Threat to rebates draws out North Jersey seniors
as busloads travel to protest against budget cuts

Sunday, May 23, 2010
Last updated: Sunday May 23, 2010, 10:01 AM

BY KAREN ROUSE
The Record
STAFF WRITER

TRENTON — Fort Lee retiree Anna Lypinski, 78, stood among throngs of people Saturday afternoon, staring at a jumbotron and occasionally chanting as speaker after speaker assailed NJ Gov. Chris Christie as an abrasive leader with little concern about New Jersey’s elderly, senior or working-class residents.

Her gray hair pinned back into a bun and a water bottle strapped across her body, Lypinski said the governor’s plan to cut state support for free lunch programs for poor children and the Homestead Rebate that benefits seniors and the disabled was enough to get her on a bus from Hackensack to Trenton for Saturday’s massive rally.

Organizers said more than 35,000 people descended on the capital, hoping to present a unified front against Christie’s budget and win over legislators whom they want to intervene.

 


"The rebate will help me pay some of my bills," said Lypinski, who rents in Fort Lee. "I had a $66 increase in April," she said. Not getting the Homestead Rebate and not getting the Social Security cost-of-living increase has eaten into her budget, she said.

"We want Trenton — our elected officials — to know our voices will be heard."

Lypinski said she wasn’t there just for herself, but for the children in Fort Lee’s public schools who get free lunches subsidized by the state. "You would be surprised at the number of kids that get free meals," she said. "How can you take food from the kids?"

Lypinski was among 25 on the Hackensack bus, most of them elderly or disabled. Members of the Education Association of Passaic said 14 buses, each carrying 50 people, had traveled from Passaic County.

Matt Shapiro, president of the Hackensack-based New Jersey Tenants Organization, said his biggest concern is the elimination of the Homestead Rebate for senior and disabled tenants.

It has provided up to $860 to seniors that they often use toward rent, said Shapiro. "When you look at the low-income seniors — and they’re paying market rents — and you see what a squeeze it is to make the rents … a lot of them are going to lose their homes."

He called the governor’s veto of the millionaires tax "heartless" and said the point of the rally "is to demonstrate our desperation, to speak to the governor with one big voice and to speak to the Legislature … and say: You can’t do this to us."

"It’s empowering," said Marilyn Graham, a retiring Passaic High School math teacher who, with more than a dozen colleagues — all wearing red T-shirts — cheered from the steps of a nearby building.

Robin Holcombe, a basic-skills teacher in Passaic and a member of the New Jersey  Education Association executive committee, said the turnout didn’t surprise her.

"He’s impacting the people that can least afford it," she said. "Our senior citizens, our disabled." She said the 1.5 percent he has asked teachers to pay toward their health care is "a tax."

Magalye Matos, president of the Parent-Teacher Organization at Donald A. Quarles Elementary School in Englewood, rode on the Hackensack bus to the rally.
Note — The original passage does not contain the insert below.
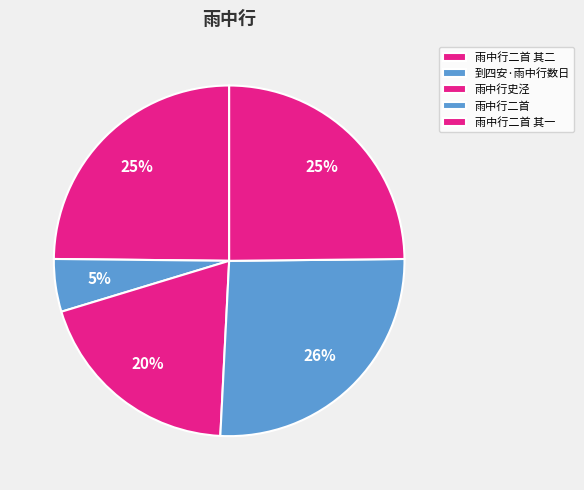

Is 雨中行二首 the majority of the pie?

No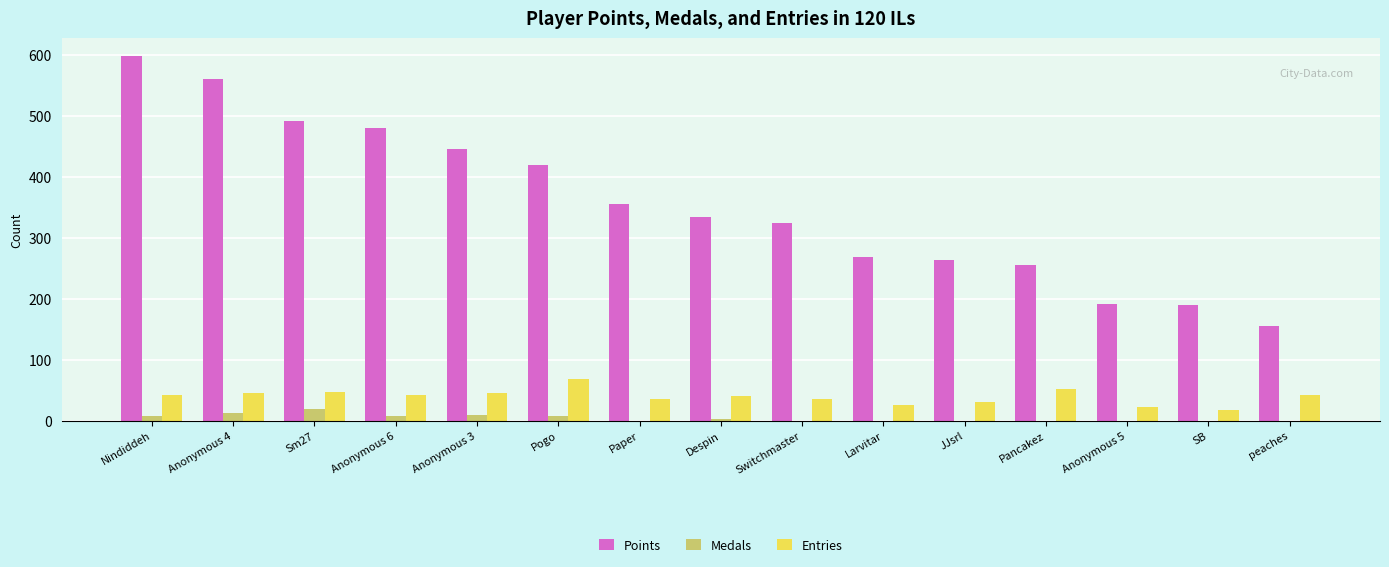

What are all the series names shown in the legend?

Points, Medals, Entries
"As a student, as a mother, I’m deeply affected," said Matos, who attends Bergen Community College and has testified at budget hearings held there and at Fairleigh Dickinson University about cuts to
Englewood public schools.

She said she is particularly concerned about cuts to programs for special-needs children.

Matos said the district was forced to cut pre-kindergarten programs for students in April, and next year there will be none, she said. "Now you have parents scrambling to find child care for their child," said Matos.

"This is a time for us to stand together as a community, as parents in solidarity," she said of the rally.

"We have to let him know he has a state to serve. We don’t work for him. He works for us."